== Segment start ==

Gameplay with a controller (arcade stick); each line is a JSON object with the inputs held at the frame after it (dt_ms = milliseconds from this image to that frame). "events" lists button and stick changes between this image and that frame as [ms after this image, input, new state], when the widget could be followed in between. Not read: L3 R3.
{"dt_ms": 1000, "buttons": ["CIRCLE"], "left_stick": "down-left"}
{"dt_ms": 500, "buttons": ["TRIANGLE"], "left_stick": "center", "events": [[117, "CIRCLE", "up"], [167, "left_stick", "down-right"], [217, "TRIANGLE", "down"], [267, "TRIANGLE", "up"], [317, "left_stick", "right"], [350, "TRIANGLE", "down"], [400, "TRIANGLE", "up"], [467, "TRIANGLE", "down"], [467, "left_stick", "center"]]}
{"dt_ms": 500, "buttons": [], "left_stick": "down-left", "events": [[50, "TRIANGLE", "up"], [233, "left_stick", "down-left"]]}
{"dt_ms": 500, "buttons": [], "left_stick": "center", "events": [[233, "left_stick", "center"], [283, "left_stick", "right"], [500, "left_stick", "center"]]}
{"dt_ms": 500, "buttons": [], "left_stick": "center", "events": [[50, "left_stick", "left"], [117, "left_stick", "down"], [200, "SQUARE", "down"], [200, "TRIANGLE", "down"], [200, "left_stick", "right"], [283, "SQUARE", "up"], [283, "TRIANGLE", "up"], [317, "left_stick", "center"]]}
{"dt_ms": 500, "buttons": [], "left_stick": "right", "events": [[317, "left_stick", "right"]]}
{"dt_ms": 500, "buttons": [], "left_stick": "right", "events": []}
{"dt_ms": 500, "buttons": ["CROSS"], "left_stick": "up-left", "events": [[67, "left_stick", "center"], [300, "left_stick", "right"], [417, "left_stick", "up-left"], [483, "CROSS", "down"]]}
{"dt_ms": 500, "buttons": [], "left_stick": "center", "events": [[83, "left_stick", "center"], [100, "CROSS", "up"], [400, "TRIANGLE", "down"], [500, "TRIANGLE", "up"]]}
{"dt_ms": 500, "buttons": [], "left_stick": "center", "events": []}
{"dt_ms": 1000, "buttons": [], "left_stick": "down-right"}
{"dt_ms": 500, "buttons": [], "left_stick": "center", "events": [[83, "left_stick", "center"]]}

== Segment end ==

*TASK*: Throughout the data above, count the lines in which the word "center" occurs; supply the number alone.

*SOLUTION TO THIS PROBLEM*: 7